Baasar è un cane randagio. Mentre sta vagando tra le strade della capitale Ulan Bator, viene ucciso da cacciatori il cui compito è ridurre il numero, altissimo, di cani senza padrone presenti in città. L’anima del cane si deve quindi reincarnare e, come si narra in una leggenda mongola, potrà avvenire sotto forma di essere umano, dopo aver passato una vita a vagare libero. Ma Baasar non vuole rinascere come uomo. L’anima di Baasar inizia quindi a ripercorrere tutta la sua esistenza: prima cane da pastore che viveva nella steppa con una famiglia nomade, poi abbandonato dai proprio padroni, infine l’incontro con una donna che aspetta un bambino.


Diretto nel 1998 dal mongolo Dorjkhandyn Turmunkh e dal belga Peter Brosens, quest’ultimo autore anche dello splendido Khadak (2006), State of Dogs è un film straordinario, sicuramente il migliore della Mongolia post comunista e forse dell’intera storia cinematografica di quel paese. Si tratta di una pellicola difficile da definire e inserire in un genere preciso. Elementi di finzione si integrano con stralci documentari, quasi etnografici, e altri fiabeschi, fantastici e impressionisti, come impressionista è l’immagine di Ulan Bator e della Mongolia che gli autori danno. Alle vicende del cane Baasar che non vuole diventare uomo, si affiancano leggende mongole, miti di fondazioni, cerimonie e canti popolari. Il risultato è un film profondo, riflessivo e altamente spirituale, dal sapore quasi mistico, lento, ma mai noioso, che affascina sin dal primo istante.

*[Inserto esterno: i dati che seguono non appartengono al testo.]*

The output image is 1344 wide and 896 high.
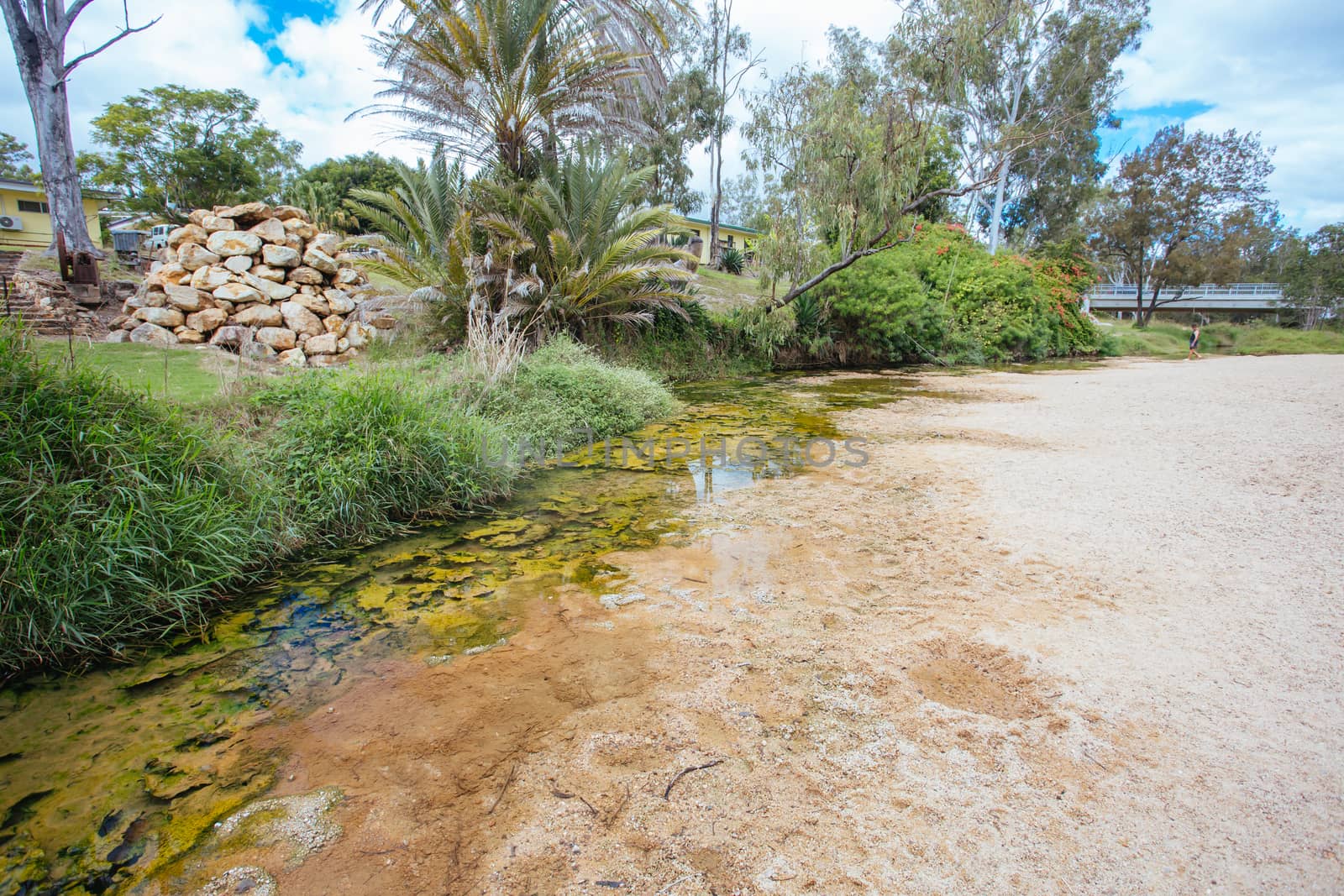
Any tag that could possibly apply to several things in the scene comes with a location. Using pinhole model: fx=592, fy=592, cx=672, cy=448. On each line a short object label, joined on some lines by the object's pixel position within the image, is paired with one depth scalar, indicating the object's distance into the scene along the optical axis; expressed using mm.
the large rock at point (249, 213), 9758
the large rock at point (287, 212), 10258
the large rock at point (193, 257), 9195
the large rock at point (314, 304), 9570
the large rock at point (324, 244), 10148
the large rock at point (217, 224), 9648
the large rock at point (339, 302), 9852
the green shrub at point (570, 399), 6754
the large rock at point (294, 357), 8578
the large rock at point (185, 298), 8766
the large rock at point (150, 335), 8328
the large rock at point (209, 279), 9102
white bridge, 40094
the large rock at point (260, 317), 9055
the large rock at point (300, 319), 9359
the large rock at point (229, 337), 8598
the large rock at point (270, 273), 9516
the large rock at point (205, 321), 8828
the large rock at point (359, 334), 9570
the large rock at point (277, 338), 9023
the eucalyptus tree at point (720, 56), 23500
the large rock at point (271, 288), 9359
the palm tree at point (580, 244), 9312
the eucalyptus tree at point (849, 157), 11547
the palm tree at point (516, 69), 9195
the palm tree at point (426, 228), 9125
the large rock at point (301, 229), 10180
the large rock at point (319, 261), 10008
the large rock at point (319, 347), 9250
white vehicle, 16078
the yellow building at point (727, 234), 30500
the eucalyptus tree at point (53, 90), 10922
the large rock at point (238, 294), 9070
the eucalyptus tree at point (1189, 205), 30453
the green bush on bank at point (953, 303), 14898
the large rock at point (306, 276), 9820
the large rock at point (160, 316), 8602
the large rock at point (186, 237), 9492
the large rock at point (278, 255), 9633
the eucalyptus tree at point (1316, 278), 33000
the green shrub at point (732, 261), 21598
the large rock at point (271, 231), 9758
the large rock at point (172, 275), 9016
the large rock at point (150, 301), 8828
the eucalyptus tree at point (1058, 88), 24469
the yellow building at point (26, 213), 22594
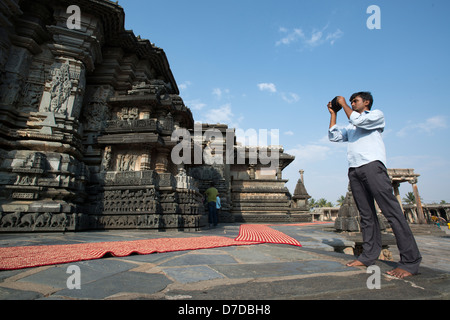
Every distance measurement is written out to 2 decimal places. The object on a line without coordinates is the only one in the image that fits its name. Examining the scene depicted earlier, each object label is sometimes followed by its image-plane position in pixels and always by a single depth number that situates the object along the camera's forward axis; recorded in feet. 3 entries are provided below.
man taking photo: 6.13
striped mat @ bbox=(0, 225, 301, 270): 6.78
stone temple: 16.37
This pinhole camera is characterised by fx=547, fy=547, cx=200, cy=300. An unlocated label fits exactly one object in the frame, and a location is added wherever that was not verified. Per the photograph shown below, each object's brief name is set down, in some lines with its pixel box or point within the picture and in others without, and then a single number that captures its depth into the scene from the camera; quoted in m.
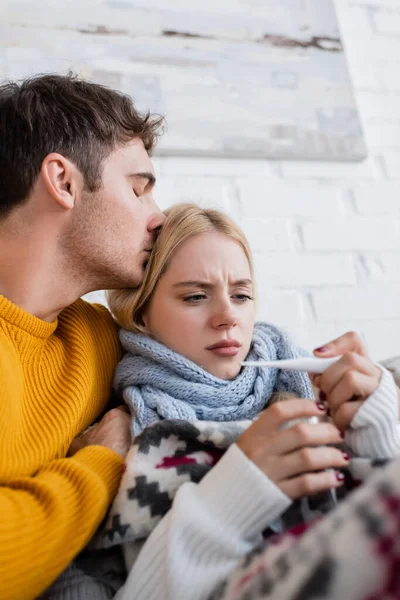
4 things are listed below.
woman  0.60
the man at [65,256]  0.86
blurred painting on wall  1.50
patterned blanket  0.71
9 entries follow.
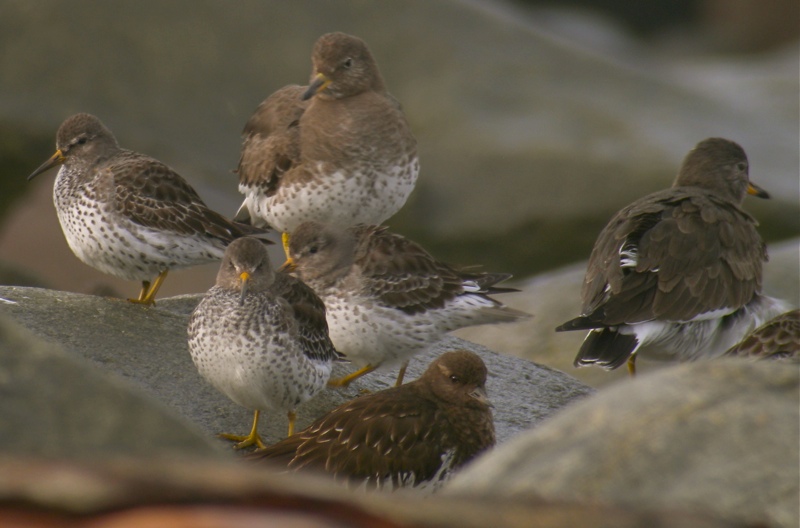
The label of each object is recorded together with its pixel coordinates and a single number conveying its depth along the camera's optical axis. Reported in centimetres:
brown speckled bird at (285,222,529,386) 1345
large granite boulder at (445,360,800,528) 607
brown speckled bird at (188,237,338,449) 1183
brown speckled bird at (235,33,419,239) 1570
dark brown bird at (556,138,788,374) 1391
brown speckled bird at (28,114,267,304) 1416
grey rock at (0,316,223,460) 616
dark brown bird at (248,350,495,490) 1076
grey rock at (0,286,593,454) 1276
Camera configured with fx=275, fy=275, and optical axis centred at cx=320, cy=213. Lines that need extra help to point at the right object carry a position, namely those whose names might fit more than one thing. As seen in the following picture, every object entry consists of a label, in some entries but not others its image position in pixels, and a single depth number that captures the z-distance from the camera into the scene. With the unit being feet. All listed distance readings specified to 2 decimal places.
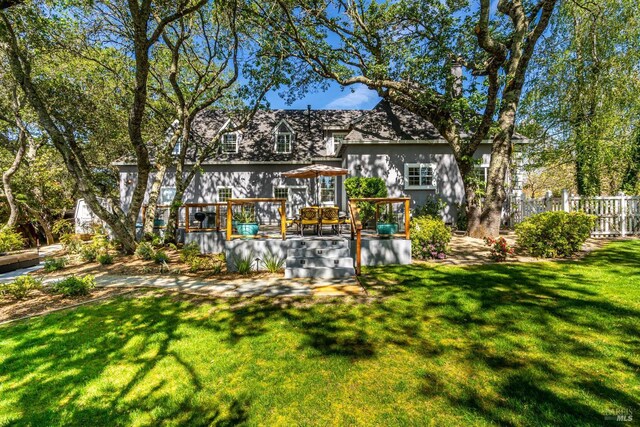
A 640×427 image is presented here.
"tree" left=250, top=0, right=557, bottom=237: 33.35
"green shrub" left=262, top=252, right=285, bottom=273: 26.07
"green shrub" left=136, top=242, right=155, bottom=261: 31.30
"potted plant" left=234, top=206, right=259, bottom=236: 29.48
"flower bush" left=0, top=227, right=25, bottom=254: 34.04
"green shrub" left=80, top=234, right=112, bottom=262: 32.17
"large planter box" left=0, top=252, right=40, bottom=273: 28.32
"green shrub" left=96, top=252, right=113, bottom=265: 29.50
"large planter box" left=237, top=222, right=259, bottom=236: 29.48
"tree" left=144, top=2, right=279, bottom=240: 36.42
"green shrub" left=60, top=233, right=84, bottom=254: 37.47
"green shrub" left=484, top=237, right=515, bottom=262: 25.93
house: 47.03
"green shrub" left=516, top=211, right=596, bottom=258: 26.56
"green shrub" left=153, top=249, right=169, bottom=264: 28.92
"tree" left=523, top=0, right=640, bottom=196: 41.37
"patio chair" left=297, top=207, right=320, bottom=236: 29.40
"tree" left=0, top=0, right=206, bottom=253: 23.45
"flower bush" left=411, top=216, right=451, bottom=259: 27.86
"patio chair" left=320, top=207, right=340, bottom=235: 29.37
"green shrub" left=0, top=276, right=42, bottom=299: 19.78
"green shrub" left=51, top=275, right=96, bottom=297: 19.98
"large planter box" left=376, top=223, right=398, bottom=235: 28.73
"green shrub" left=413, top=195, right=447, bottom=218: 45.91
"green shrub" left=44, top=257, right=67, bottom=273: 28.01
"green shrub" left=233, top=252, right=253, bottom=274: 25.44
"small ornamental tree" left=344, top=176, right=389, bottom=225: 39.40
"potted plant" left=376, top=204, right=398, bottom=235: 28.73
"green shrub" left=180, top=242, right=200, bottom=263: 29.48
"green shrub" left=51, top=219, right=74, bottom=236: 46.11
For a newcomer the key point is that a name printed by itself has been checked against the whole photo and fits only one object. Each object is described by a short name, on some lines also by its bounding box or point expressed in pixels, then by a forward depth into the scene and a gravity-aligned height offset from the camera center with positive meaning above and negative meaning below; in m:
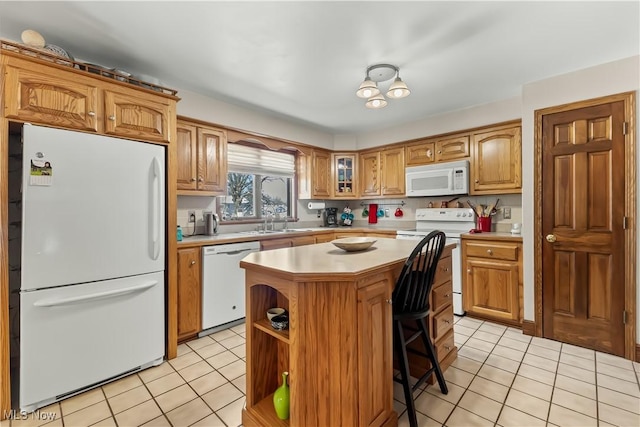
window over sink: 3.75 +0.40
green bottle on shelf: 1.52 -0.97
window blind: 3.72 +0.71
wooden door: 2.40 -0.13
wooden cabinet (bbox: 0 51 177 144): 1.73 +0.75
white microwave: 3.55 +0.42
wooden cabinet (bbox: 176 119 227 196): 2.95 +0.57
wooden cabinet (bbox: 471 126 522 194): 3.21 +0.57
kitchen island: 1.36 -0.60
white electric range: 3.29 -0.17
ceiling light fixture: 2.19 +0.94
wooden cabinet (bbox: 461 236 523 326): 2.93 -0.70
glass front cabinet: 4.67 +0.60
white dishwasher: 2.77 -0.69
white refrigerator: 1.74 -0.32
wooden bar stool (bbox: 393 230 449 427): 1.58 -0.50
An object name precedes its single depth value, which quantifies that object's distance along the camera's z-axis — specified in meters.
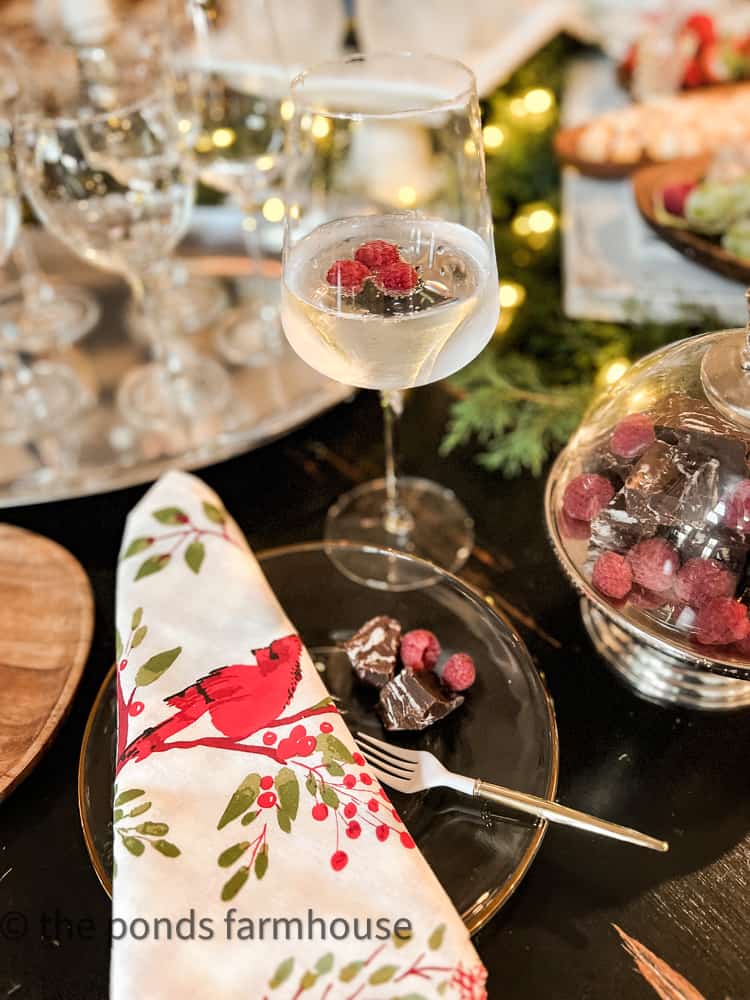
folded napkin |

La reincarnazione di Baasar si fa metafora della condizione umana, in cui tutto scorre e tutto è movimento. Come fa ben notare Carson Lund su Cinelogue, il movimento è il tema centrale della pellicola, il nodo focale: il fluire della vita e il rapporto vita-morte sono mostrati visivamente attraverso movimenti reali e concettuali. Si va dall’errare del cane randagio al vagare della sua anima, dal transito di treni e auto in paesaggi sconfinati sino al passaggio dai costumi tipici a quelli della modernità. Il tutto si conclude con la scena che vede protagonista una contorsionista, che si esibisce sulle note di Charo Calvo, e che dà bene l’idea quasi di un’astrazione della vita.


Il misticismo di State of Dogs è autentico e non infastidisce certo lo spettatore che si ritrova trasportato in una realtà lontana. Presentato alla Mostra d’Arte Cinematografica di Venezia e al Festival di Toronto, ha vinto 18 premi in giro per il mondo, tra cui il Grand Prix al Visions du Réel Film Festival di Nyon, Svizzera, tra le principali manifestazioni documentaristiche internazionali.